В первый раз он позволил себе выказать какое-либо чувство, кроме спокойной отстраненности.
– Нет, никакой неприязни. Хотя должен признать, что некоторые евреи действительно чувствуют пренебрежение к себе. Оно выражается в том, что власти всячески благоволят грекам. Правда, Цезарь… – Он сделал паузу, чтобы выделить имя. – Тот был щедр к тем, кто выказал ему приверженность в час нужды.
– Так ведь и я в то время была с ним! И разве теперь не час нужды? Это та же война, только не между претендентами на власть, а между людьми и силами природы.
– Мы были рады помочь Цезарю.
Почему он уже дважды с таким нажимом произнес имя моего возлюбленного? Не потому ли, что не может в открытую задать вопрос: «Кто будет нашим настоящим правителем, ты или Цезарь?» Иудеи явно предпочли бы римского полководца.
– Если вы поможете мне, тем самым окажете уважение ему.
Он едва заметно покачал головой.
– Как так?
– Потому что Цезарь сражался, чтобы сохранить престол для меня. Разве не его стараниями я стала царицей?
– И матерью его ребенка.
У него хватило смелости сказать это напрямик.
– Да, матерью мальчика, который будет править Египтом после меня. И Цезарь будет доволен, рад, если ты поможешь мне… и его сыну.
– Пусть казначейские книги принесут в мой склад, – сказал он вдруг деловитым тоном купца, договорившегося о цене и готового ударить по рукам. – Взгляну, что к чему. Правда, не обещаю, что верну их к завтрашнему дню.

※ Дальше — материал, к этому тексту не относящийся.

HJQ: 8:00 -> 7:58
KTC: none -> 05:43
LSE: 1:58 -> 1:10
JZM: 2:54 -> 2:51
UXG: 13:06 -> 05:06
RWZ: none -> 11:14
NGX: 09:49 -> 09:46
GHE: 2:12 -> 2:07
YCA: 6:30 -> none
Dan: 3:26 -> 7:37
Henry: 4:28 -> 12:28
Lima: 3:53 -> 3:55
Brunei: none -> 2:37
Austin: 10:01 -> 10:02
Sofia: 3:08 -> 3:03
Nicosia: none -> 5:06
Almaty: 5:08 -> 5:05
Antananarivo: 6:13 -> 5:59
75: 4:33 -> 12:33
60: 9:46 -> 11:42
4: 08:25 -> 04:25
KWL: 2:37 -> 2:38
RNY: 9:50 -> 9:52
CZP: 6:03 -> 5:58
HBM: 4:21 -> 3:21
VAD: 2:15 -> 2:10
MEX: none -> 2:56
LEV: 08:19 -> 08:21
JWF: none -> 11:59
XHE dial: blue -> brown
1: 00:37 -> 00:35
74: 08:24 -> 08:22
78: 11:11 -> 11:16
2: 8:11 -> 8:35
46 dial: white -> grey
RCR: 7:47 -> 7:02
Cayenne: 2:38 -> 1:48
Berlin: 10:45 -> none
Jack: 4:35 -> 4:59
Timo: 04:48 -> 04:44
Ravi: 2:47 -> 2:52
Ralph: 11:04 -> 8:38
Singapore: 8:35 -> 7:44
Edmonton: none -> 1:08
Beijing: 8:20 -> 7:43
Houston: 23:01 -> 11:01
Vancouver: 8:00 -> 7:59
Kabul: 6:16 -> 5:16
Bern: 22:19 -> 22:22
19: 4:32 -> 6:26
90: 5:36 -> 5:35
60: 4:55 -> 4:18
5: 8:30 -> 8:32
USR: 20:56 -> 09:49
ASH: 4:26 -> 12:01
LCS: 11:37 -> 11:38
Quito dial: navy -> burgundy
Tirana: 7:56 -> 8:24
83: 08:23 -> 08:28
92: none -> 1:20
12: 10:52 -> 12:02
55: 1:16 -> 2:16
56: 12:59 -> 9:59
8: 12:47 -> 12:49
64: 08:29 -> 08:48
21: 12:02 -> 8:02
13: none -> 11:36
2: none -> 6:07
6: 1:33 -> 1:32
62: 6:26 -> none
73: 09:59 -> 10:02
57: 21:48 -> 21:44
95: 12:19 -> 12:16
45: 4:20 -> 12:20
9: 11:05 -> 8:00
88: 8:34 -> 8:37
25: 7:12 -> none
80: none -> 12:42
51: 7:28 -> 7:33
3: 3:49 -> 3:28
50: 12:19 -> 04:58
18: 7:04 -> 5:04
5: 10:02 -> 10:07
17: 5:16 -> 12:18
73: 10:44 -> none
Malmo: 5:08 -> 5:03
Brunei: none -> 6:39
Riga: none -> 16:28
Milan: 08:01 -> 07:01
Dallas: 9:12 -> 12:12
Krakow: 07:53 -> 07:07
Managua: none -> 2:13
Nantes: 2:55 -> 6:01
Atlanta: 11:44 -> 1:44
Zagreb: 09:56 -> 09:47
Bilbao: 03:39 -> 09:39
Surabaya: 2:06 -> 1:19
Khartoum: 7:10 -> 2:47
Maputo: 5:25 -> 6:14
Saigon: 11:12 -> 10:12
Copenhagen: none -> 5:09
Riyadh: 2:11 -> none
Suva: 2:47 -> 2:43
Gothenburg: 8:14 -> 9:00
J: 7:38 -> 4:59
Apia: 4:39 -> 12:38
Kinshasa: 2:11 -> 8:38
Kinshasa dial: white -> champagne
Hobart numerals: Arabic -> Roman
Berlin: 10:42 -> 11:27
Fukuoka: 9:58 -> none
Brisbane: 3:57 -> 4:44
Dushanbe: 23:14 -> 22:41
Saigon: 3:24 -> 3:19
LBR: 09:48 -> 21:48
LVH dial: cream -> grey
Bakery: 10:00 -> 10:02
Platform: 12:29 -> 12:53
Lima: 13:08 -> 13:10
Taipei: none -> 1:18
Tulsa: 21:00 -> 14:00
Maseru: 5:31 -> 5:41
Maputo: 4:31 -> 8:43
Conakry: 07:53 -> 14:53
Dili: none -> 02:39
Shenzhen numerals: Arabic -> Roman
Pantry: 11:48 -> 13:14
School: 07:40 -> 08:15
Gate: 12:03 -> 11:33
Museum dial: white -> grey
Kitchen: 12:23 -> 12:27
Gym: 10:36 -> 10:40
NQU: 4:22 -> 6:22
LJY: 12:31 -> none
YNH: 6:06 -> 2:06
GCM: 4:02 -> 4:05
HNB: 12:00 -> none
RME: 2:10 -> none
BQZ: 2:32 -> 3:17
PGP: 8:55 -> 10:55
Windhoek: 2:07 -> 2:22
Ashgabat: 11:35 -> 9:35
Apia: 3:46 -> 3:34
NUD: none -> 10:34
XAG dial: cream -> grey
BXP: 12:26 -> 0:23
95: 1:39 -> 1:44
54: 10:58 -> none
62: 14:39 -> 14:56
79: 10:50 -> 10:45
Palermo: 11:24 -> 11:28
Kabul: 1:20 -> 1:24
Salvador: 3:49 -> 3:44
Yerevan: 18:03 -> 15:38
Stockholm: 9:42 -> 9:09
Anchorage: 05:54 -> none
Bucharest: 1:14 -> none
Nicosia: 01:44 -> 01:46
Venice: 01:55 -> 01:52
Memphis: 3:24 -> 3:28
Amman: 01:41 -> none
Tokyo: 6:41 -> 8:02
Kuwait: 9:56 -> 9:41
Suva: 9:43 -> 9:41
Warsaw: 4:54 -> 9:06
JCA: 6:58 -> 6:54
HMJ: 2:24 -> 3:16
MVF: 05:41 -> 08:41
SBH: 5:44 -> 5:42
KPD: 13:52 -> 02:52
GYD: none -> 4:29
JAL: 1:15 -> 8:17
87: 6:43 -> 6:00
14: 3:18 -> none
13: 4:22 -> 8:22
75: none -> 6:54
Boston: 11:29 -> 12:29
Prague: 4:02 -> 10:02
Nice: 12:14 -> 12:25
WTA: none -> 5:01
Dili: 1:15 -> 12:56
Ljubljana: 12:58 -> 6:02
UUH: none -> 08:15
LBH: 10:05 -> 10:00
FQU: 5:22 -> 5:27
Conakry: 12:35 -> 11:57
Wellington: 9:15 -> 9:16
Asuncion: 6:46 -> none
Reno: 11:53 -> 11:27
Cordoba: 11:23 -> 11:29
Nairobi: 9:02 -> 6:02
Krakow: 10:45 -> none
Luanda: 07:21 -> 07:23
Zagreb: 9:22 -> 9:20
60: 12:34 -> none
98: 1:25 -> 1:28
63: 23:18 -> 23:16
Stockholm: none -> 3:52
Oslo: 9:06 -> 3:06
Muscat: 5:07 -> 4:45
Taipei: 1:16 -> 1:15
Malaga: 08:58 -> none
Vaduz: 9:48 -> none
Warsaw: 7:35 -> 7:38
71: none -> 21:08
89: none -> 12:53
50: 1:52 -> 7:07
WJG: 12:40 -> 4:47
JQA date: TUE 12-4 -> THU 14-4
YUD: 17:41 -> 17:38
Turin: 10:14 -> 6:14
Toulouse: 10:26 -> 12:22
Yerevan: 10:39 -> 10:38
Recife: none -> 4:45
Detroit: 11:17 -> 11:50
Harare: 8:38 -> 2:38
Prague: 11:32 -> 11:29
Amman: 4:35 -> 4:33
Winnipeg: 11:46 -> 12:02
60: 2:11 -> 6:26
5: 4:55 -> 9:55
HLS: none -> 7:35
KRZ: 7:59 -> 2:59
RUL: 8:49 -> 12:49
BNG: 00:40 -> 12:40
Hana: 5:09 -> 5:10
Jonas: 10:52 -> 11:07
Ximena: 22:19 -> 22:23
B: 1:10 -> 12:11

Я сделала все возможное, чтобы лицо не выдало моего изумления. Завтрашний день! Я надеялась на срок от семи до десяти дней, а о возможности выверить все за одну ночь никто не мог и мечтать. За исключением Цезаря… И этого Эпафродита, одаренного красотой Афродиты в мужском образе. Видно, боги судили так, чтобы около меня оказывались лучшие из лучших. Это возвышало, но имелся и недостаток: в сравнении с ними, с их нечеловеческой одаренностью и энергией, скромные возможности обычных людей начинали казаться ничтожными.
– Благодарю тебя, – сказала я. – Книги доставят туда к тому часу, какой ты назовешь.
Он вышел из комнаты, а я проводила взглядом его блеснувшее на полуденном солнце красное одеяние и подумала:
«Интересно, как они сработаются с Мардианом?»
Пришла зима с ее порывистыми ветрами и морскими штормами. Свой двадцать третий день рождения я отметила тихо, поскольку куда важнее для меня было другое: в тот же день моему Цезариону исполнилось шесть месяцев. Даже недолгая разлука заставляла меня скучать по нему, а когда мы были вместе, я могла часами любоваться, как он играет или просто спит. Это удивительно, но в глазах матери ее младенец являет собой самое завораживающее зрелище на свете.
В положенное время вода в Ниле пошла на убыль, но нанесенный половодьем ущерб оказался еще серьезнее, чем мы предполагали. Тем не менее благодаря принятым мерам обошлось без многочисленных жертв и массового голода. Зато взбухший Канопский рукав затопил Каноп вместе с пресловутыми садами наслаждений, так что некоторые питейные заведения уплыли – не исключено, что вместе со своими владельцами, а то и посетителями. Но содержатели злачных мест в помощи государства не нуждались: опыт показывает, что такого рода заведения всегда покидают последними, а восстанавливают первыми. В целом все было в порядке.
Как-то поутру в конце зимы я сидела, глядя на Цезариона, сосредоточенно и серьезно разматывавшего большой клубок шерсти, и ко мне явился Мардиан.